O assassinato de Qassem Soleimani, já descrito como o general mais poderoso do Oriente Médio, equivale a uma declaração de guerra dos Estados Unidos ao Irã. Marca uma nova e perigosa etapa nas conturbadas relações entre os dois países. Não resta a menor dúvida de que a resposta do regime virá: não necessariamente na forma de uma batalha direta e convencional, mas por meio da rede de aliados estrategicamente cultivados pelo comandante militar em duas décadas.
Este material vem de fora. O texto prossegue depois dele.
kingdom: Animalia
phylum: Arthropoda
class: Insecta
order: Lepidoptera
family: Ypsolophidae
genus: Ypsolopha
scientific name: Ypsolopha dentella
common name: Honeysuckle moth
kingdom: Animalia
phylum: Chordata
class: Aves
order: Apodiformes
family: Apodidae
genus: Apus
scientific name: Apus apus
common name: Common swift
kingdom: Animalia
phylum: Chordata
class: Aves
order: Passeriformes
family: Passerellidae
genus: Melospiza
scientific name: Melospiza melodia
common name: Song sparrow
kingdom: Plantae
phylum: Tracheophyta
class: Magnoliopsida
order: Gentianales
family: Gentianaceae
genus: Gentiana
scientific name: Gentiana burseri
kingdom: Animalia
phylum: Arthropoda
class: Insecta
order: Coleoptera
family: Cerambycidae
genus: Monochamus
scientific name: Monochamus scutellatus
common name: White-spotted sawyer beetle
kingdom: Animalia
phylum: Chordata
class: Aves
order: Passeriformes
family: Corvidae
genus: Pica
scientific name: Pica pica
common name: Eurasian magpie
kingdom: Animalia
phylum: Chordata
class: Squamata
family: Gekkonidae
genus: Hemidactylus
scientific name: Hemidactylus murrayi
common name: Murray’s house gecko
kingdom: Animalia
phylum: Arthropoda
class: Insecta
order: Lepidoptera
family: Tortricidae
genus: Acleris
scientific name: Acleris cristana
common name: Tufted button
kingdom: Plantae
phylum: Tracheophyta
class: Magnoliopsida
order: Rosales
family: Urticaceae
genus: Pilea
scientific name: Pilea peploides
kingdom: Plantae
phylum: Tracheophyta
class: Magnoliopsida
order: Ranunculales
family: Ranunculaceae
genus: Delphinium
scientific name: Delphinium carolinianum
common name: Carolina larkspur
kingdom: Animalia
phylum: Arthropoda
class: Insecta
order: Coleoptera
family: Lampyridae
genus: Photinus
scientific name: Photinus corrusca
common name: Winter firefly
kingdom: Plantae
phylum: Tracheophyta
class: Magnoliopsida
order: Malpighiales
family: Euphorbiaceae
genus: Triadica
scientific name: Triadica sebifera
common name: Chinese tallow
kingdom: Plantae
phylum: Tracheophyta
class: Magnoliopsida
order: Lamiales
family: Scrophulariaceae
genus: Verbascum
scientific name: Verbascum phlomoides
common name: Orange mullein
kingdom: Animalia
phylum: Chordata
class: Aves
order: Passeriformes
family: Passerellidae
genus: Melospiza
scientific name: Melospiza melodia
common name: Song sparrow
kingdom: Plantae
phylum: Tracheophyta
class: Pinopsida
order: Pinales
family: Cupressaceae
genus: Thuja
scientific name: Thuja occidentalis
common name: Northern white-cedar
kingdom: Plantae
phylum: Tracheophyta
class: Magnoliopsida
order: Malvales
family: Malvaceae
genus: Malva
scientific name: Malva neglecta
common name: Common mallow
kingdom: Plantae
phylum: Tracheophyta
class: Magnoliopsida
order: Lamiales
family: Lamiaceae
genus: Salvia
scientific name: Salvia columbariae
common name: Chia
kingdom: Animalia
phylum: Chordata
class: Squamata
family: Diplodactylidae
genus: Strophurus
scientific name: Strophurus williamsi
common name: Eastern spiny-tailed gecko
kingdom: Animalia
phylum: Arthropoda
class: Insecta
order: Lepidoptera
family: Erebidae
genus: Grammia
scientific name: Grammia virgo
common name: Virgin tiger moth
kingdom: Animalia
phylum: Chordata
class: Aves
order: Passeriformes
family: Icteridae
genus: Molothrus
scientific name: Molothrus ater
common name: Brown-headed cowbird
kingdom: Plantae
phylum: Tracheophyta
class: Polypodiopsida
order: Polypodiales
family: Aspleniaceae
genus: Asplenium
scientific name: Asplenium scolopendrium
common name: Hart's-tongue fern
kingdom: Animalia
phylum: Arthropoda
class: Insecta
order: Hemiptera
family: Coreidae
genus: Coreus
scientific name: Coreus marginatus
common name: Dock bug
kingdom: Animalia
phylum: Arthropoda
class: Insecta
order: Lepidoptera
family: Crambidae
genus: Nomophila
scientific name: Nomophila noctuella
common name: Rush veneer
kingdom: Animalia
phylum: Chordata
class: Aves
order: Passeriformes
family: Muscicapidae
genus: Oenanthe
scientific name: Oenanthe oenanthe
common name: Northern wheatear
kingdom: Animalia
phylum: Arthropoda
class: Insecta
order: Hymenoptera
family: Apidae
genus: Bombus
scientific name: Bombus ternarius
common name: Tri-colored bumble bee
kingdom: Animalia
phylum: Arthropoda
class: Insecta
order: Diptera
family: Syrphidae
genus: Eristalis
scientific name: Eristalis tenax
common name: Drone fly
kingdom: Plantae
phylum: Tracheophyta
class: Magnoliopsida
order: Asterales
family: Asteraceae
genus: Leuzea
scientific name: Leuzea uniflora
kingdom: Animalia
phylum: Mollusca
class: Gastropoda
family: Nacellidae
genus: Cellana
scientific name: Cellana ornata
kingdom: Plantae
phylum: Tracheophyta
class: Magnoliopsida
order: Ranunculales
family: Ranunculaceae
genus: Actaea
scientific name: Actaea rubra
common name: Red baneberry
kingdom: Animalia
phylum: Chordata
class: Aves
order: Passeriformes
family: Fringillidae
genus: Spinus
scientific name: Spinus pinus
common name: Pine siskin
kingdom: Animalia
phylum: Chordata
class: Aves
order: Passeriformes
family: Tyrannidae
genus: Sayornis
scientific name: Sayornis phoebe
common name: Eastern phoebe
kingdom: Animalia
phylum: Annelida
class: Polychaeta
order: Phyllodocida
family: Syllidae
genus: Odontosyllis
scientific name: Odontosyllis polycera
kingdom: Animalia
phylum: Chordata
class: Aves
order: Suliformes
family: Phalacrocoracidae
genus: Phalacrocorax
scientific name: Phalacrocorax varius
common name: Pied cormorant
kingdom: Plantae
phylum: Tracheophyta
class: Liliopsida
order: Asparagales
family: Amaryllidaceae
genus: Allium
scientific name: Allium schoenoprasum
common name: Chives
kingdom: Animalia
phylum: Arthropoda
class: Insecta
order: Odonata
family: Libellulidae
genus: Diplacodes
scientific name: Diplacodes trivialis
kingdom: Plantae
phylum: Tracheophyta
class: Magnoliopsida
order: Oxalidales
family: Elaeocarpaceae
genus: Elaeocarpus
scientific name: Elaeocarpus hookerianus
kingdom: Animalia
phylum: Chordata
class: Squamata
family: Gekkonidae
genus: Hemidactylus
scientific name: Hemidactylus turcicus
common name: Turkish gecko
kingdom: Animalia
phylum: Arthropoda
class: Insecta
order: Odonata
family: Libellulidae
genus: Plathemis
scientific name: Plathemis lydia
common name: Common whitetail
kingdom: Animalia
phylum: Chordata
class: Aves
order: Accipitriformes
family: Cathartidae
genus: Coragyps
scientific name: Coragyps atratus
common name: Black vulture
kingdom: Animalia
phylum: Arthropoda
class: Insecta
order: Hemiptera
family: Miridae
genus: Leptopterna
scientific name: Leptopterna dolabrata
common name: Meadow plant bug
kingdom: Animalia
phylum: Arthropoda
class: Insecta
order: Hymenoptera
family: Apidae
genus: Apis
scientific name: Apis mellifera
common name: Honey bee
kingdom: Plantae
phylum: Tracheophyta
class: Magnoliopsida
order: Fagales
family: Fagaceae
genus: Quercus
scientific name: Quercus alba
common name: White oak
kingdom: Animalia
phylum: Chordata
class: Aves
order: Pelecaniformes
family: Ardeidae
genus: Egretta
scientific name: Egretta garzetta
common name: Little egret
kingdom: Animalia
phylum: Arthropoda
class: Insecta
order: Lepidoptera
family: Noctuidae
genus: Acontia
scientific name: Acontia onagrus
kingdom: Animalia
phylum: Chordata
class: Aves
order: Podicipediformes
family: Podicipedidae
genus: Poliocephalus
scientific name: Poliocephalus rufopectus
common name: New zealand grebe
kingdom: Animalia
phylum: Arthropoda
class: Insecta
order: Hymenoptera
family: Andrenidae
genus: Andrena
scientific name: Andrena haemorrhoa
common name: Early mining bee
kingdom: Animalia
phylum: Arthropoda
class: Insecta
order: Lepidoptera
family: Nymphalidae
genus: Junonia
O Irã de Soleimani estendeu seus tentáculos, fincando bases e influência no exterior. O comandante da Força Quds da Guarda Revolucionária era o cérebro dessa rede, circulava naturalmente entre Síria, Líbano, Iraque, Iêmen ou Faixa de Gaza -- postos avançados de treinamento de milhares de combatentes com a ajuda militar de Teerã.
Nessa extensa lista de parceiros, prontos para retaliar a morte do carismático general, constam o Hezbollah, no Líbano, o Hamas, na Faixa de Gaza, os houthis, no Iêmen, as forças lideradas por Bashar Assad, na Síria. E também as milícias xiitas do Iraque, especificamente a Kataib Hezbollah, que liderou os recentes protestos na sede da embaixada americana no país. Ou seja, há um exército fortemente armado no Oriente Médio, integrado por aliados leais a Soleimani.
Aos 62 anos, ele disputava popularidade com o líder supremo do Irã, aiatolá Ali Khamenei. Como estrategista da Guarda Revolucionária, na prática, acumulava mais poder e influência do que o próprio presidente Hassan Rouhani. Suas decisões na política externa valiam mais do que as do chanceler Mohammad Javad Zarif.
Incluído na lista das 100 personalidades da revista Time, em 2017, Soleimani foi descrito pelo ex-analista da CIA Kenneth Pollack como uma eclética mistura de James Bond, Erwin Rommel e Lady Gaga para os xiitas do Oriente Médio. Tinha milhares de seguidores no Instagram, era idolatrado por partidários da linha dura do regime dos aiatolás.
O Pentágono alega que Soleimani orquestrou ataques a bases da coalizão no Iraque e deu consentimento aos ataques à embaixada dos EUA no Iraque. O secretário de Estado, Mike Pompeo, foi além, na entrevista que concedeu na manhã desta sexta-feira à CNN: o ataque aéreo que matou o comandante iraniano nas imediações do aeroporto de Bagdá "salvou vidas americanas” que corriam risco de ataques iminentes nos quais ele estava envolvido.
O momento do ataque é crucial para o presidente Donald Trump: uma ação dramática e unilateral, como o assassinato preventivo de seu poderoso comandante, pode ser encarada como intimidação ao Irã, uma demonstração de que os EUA ainda estão na linha de frente. Tanto que sua primeira reação no Twitter foi apenas o símbolo da bandeira americana.
Pompeo é categórico ao afirmar que o mundo hoje está mais seguro sem a presença de Soleiman. Frases com conteúdos semelhantes foram repetidas anteriormente pelos presidentes Obama e Trump, após os ataques que mataram os terroristas Osama bin Laden e Abi Bakr al-Baghdadi. No terceiro dia do ano, contudo, é mais fácil acreditar que o mundo está mais belicoso do que em 2019.